### [文本节选]
##########

一提到商品分析,很多同学就会想到扑面而来的各种报表。和商品销售、库存、采购相关的报表尤其多。然而每一份报表似乎又都很简单,既体现不出数据分析的价值,也不知道业务拿了干啥。今天系统聊一下商品分析的内在逻辑。大家坐稳扶好,马上发车!

一、从最基础的进销存开始

商品运作,简单说就是:进货→卖货→再进货。只不过这里有两条隐藏要求:

  1. 在商品卖光以前,有新的货进来,不能断货
  2. 在商品过期以前,把它卖掉,不要烂仓库

因此在看商品数据的时候,需要把库存、日/周/月销售、商品采购周期、商品保质期四个指标一起看。举个简单的例子,假设我们有100件新到货的商品A,每周固定销售30件,采购周期1周,保质期2周,那么数据情况就如下图所示:

实际上,很多商品报表只有库存和销售额两个指标,这是因为商品主管对采购周期、保质期自己心里有数,并且这俩数据一般也不在交易表里,导致数据分析师取数的时候没有包含这俩数据。这种基础信息缺失情况,在商品分析里很常见,也是导致数据分析师不明白这些零散报表有啥用的重要原因。

二、商品&价格弹性关系

还是开头的例子,如果真发现进货进多了,除了痛骂商品主管XX以外,还得赶紧考虑清货。清货最常用的手段就是打折,打折情况下,销量就会比正常水平有提升,这个此消彼长的关系被称为:价格弹性。经济学/财务的教材,都会假设价格弹性是一条直线,但现实中很难实现动态价格变化(价码牌不能每分钟变),因此,经常表现为阶梯式变化(如下图):

除了降价,还有很多商品促销能让利顾客,提升销量。比如:买3件赠1件,买本品1件送赠品/小样,买满100元减30元。想要充分了解价格弹性,就得收集业务部门每次促销行动方式,用活动标签描述形式,统一折算活动优惠力度。这样通过对比,既能找出每一类活动提升效果,又能发现那些对价格很敏感的商品,一举两得。

很多公司没有统一整理活动资料,也没有建相应标签库,即使有活动复盘,也是每次活动单独做。这样就导致没法沉淀分析经验,也没法清晰商品和价格的关系。

##########

### [待解问题]
(a) 请把商品分析那篇文章中从“二、商品&价格弹性关系”到“也没法清晰商品和价格的关系。”的部分一字不差地复制出来。
(b) 能否接着这篇讲商品分析的文章,从它最后一句之后继续写下去?
这些行与本次内容毫无关系。

来自数据源的条目:
##########

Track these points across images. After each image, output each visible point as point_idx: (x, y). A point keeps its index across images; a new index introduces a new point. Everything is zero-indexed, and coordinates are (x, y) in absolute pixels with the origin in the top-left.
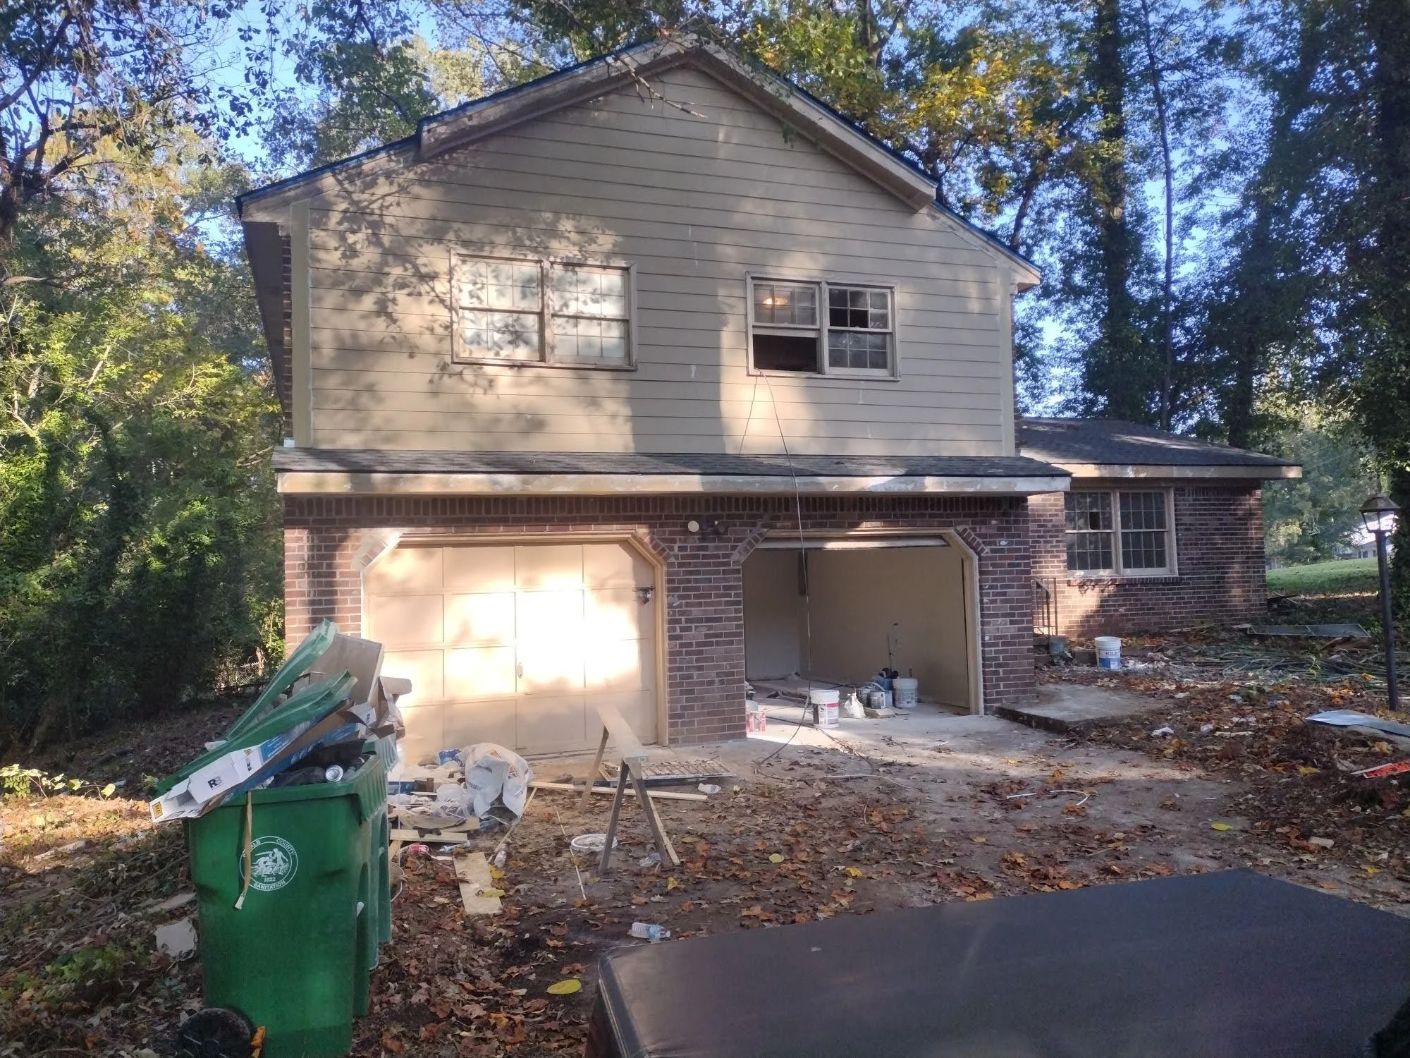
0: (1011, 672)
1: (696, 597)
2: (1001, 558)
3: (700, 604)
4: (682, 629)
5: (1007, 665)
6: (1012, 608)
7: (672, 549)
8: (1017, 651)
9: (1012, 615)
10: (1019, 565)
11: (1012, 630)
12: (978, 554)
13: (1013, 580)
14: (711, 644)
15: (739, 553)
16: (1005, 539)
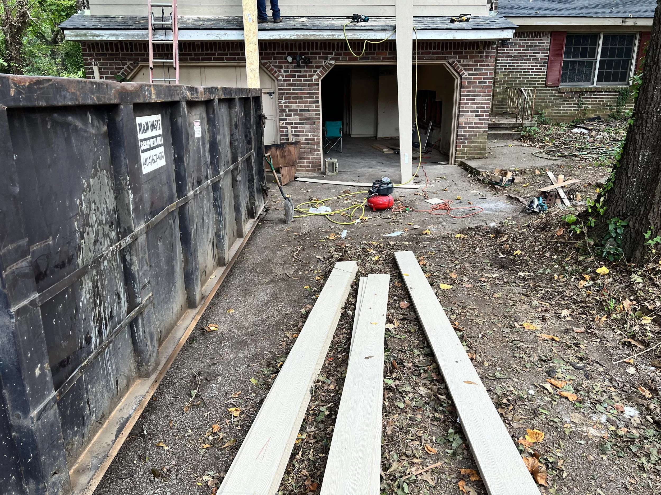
0: (472, 143)
1: (294, 98)
2: (474, 79)
3: (296, 102)
4: (287, 115)
5: (470, 139)
6: (477, 107)
7: (280, 72)
8: (477, 131)
9: (478, 111)
10: (485, 83)
11: (476, 120)
12: (461, 76)
13: (480, 91)
14: (302, 123)
15: (318, 75)
16: (478, 67)
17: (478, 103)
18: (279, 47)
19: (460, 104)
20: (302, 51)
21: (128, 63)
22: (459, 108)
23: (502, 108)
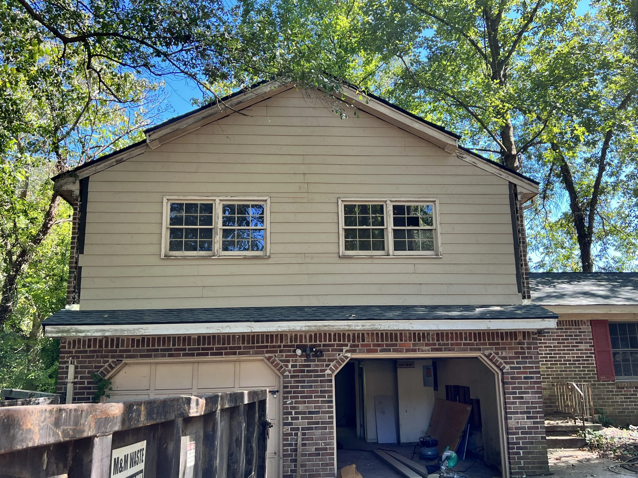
0: (529, 453)
1: (302, 397)
2: (518, 373)
3: (305, 402)
4: (293, 419)
5: (526, 448)
6: (527, 408)
7: (287, 366)
8: (533, 438)
9: (529, 413)
10: (532, 378)
11: (529, 423)
12: (501, 370)
13: (527, 388)
14: (311, 429)
15: (331, 369)
16: (520, 360)
17: (528, 403)
18: (287, 339)
19: (505, 403)
20: (313, 343)
21: (111, 360)
22: (505, 408)
23: (551, 406)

##########

### [各题答案]
(a)
二、商品&价格弹性关系

还是开头的例子,如果真发现进货进多了,除了痛骂商品主管XX以外,还得赶紧考虑清货。清货最常用的手段就是打折,打折情况下,销量就会比正常水平有提升,这个此消彼长的关系被称为:价格弹性。经济学/财务的教材,都会假设价格弹性是一条直线,但现实中很难实现动态价格变化(价码牌不能每分钟变),因此,经常表现为阶梯式变化(如下图):

除了降价,还有很多商品促销能让利顾客,提升销量。比如:买3件赠1件,买本品1件送赠品/小样,买满100元减30元。想要充分了解价格弹性,就得收集业务部门每次促销行动方式,用活动标签描述形式,统一折算活动优惠力度。这样通过对比,既能找出每一类活动提升效果,又能发现那些对价格很敏感的商品,一举两得。

很多公司没有统一整理活动资料,也没有建相应标签库,即使有活动复盘,也是每次活动单独做。这样就导致没法沉淀分析经验,也没法清晰商品和价格的关系。

(b)
三、商品周期性规律

还是开头的例子,我们假设每周常规销量是固定的,实际上即使没有促销活动,商品也会天然有波动。其中有2种波动是和商品本身属性密切相关的:

  1. 季节性波动:比如夏季降温、冬季保暖有一大堆相关商品
  2. 生命周期:比如时尚、科技型产品,上市时新鲜,过气了就凉了

(如下图)

这种周期性,使得销售数据不是平稳的,商品运作的节奏也有快慢区别。想要认识周期性,就得对一款商品做持续追踪,先从历史数据里总结经验:

  • 起点在何时开始,受哪些因素影响
  • 上升期大概有多少周,每周递增销量是XX
  • 稳定期(没有大幅度降价)大概有多少周
  • 拐点在XX周出现(本篇销量大跌,竞品大幅度打折)

虽然不同年份受气候、研发进度、上市计划影响,数据有波动,但大体上是有范围的。

通过历史数据分析,有了初步认识以后,就可以更细致管理:

  • 在旺季来临之前提前铺货
  • 上升期每次补货量更多
  • 稳定期密切监控竞品价格/本品销量
  • 如果商品前期表现不好,后期清货得更果断

当然,这些判断经常是商品主管们下的,到了数据分析师这里,又变成了一张孤零零的报表,很有可能是很简单每日销量。如果不认真理解商品特点,结合历史走势思考,是没法读出背后含义的。

四、商品组合策略

还是开头的例子,我们只看了一款商品,实际上即使同样品类,也会安排至少高中低3个价位的商品,以满足高中低端用户的需求,这样就形成了最简单的组合策略:价格策略。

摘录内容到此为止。